So what? You are not a programmer by profession and therefore are excused 🙂 Heck, everyone writes ugly hacks that just get the work done. By not sharing your code, you are missing out the opportunity of finding help that will make it better (in the sense of not being an ugly hack anymore).
These days I’m dealing with a piece of code written by a Physicist. Yes it is ugly. But you know what it works! Can I make it look better? I think so, I try to. Who will benefit if I succeed? We all are.

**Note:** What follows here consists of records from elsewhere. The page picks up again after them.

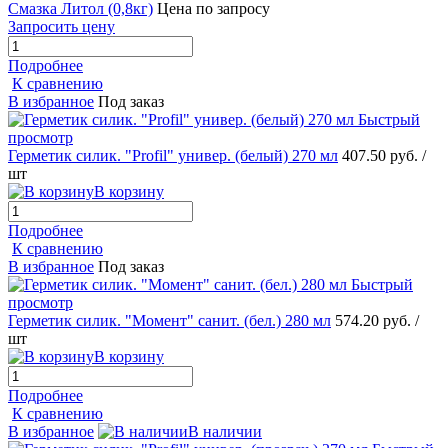
Смазка Литол (0,8кг)
Цена по запросу
Запросить цену
Подробнее
К сравнению
В избранное
Под заказ
Быстрый
просмотр
Герметик силик. "Profil" универ. (белый) 270 мл
407.50 руб.
/
шт
В корзину
Подробнее
К сравнению
В избранное
Под заказ
Быстрый
просмотр
Герметик силик. "Момент" санит. (бел.) 280 мл
574.20 руб.
/
шт
В корзину
Подробнее
К сравнению
В избранное
В наличии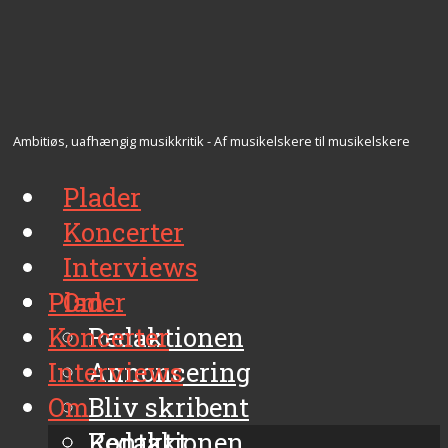
Ambitiøs, uafhængig musikkritik - Af musikelskere til musikelskere
Plader
Koncerter
Interviews
Plader
Om
Koncerter
Redaktionen
Interviews
Annoncering
Om
Bliv skribent
Kontakt
Redaktionen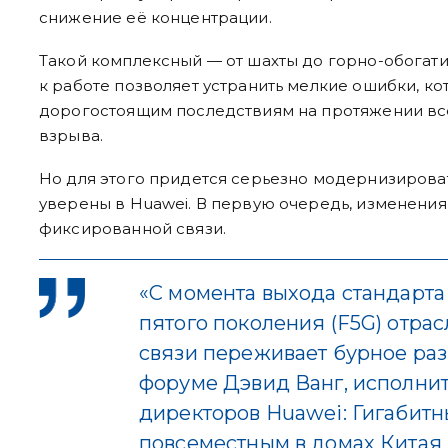
снижение её концентрации.
Такой комплексный — от шахты до горно-обогат
к работе позволяет устранить мелкие ошибки, ко
дорогостоящим последствиям на протяжении все
взрыва.
Но для этого придется серьезно модернизирова
уверены в Huawei. В первую очередь, изменения
фиксированной связи.
«С момента выхода стандарт
пятого поколения (F5G) отра
связи переживает бурное раз
форуме Дэвид Ванг, исполни
директоров Huawei: Гигабитн
повсеместным в домах Китая 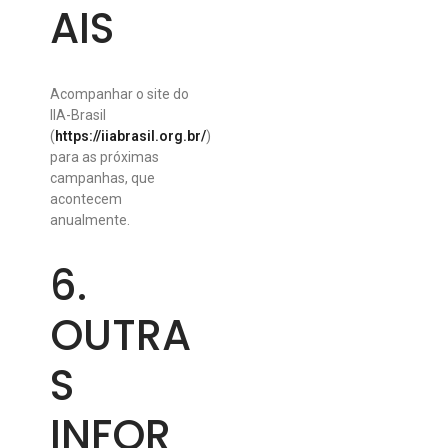
AIS
A
companhar o
site
do
IIA-Brasil
(
https://iiabrasil.org.br/
)
para as próximas
campanhas, que
acontecem
anualmente.
6.
OUTRA
S
INFOR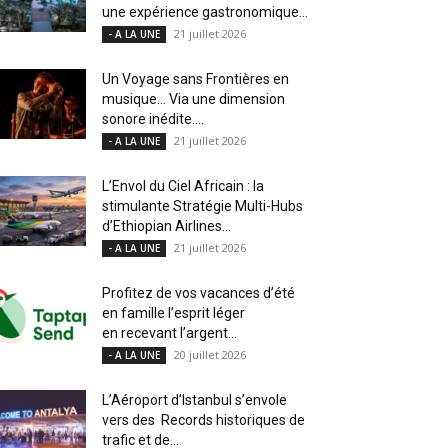
une expérience gastronomique...
21 juillet 2026
- A LA UNE
Un Voyage sans Frontières en
musique… Via une dimension
sonore inédite....
21 juillet 2026
- A LA UNE
L’Envol du Ciel Africain : la
stimulante Stratégie Multi-Hubs
d’Ethiopian Airlines...
21 juillet 2026
- A LA UNE
Profitez de vos vacances d’été
en famille l’esprit léger
en recevant l’argent...
20 juillet 2026
- A LA UNE
L’Aéroport d’Istanbul s’envole
vers des Records historiques de
trafic et de...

March 14th, 2011 at 4:00 am
My most public code is the GPL’d OpenSolver for Excel. I felt nervous about my first release, but have now had enough downloads and comments to be pretty sure that it works ok for most people (or perhaps fails so badly that the user gives up immediately!). We are still falling into traps that I’m sure more experienced Excel programmers avoid. For example, I’ve only just appreciated the full complexities of internationalisation; the next version will fix a glitch that shows up only on non-English systems. (These systems display values in the local number format, such as 1,34, but still require Solver parameters – for example the branch and bound tolerance – to be accessed as US-style numeric strings; VBA doesn’t do this by default.) I had assumed my code was going unread until I learnt last week of one user who has made significant customisations; I guess his lack of complaints is a sign that our house is not *too* untidy. Even so, we probably need to make more small releases, even when we know there are still problems, and perhaps accompany each release with a “mea culpa” on the web pages so users know where caution is required.Andrew
March 14th, 2011 at 4:03 pm
[…] mathematical practices, Nuit Blanche ranted wrote about our self-archiving rights, Punk Rock OR mused about sharing code, Goedel’s Lost Letter and P=NP offered hilarious stories about TeX and QED Insight wrote […]
March 14th, 2011 at 4:28 pm
Andrew, Thanks for sharing your OpenSolver code. I am looking forward to checking it out.
March 19th, 2011 at 8:09 pm
Interesting post Dr.McLay.
Sharing code can be a tricky situation, especially when it comes to students. You want the student to learn, but at the same time give them some direction. Here is where I think a pseudo-code would be helpful. The students get to implement it in their favorite programming language. Also if initial assignments are written with a similar modeling pattern, students will start understanding the methodology and catch up. Then future assignments will be a useful tool to test their learning.
With fellow researchers though, code should become more open source. There is no poing re-inventing the wheel. If people can find a better implementation of the algorithm, that is great. They should publish the changes and the entire community could and will benefit.
Just my 2 cents!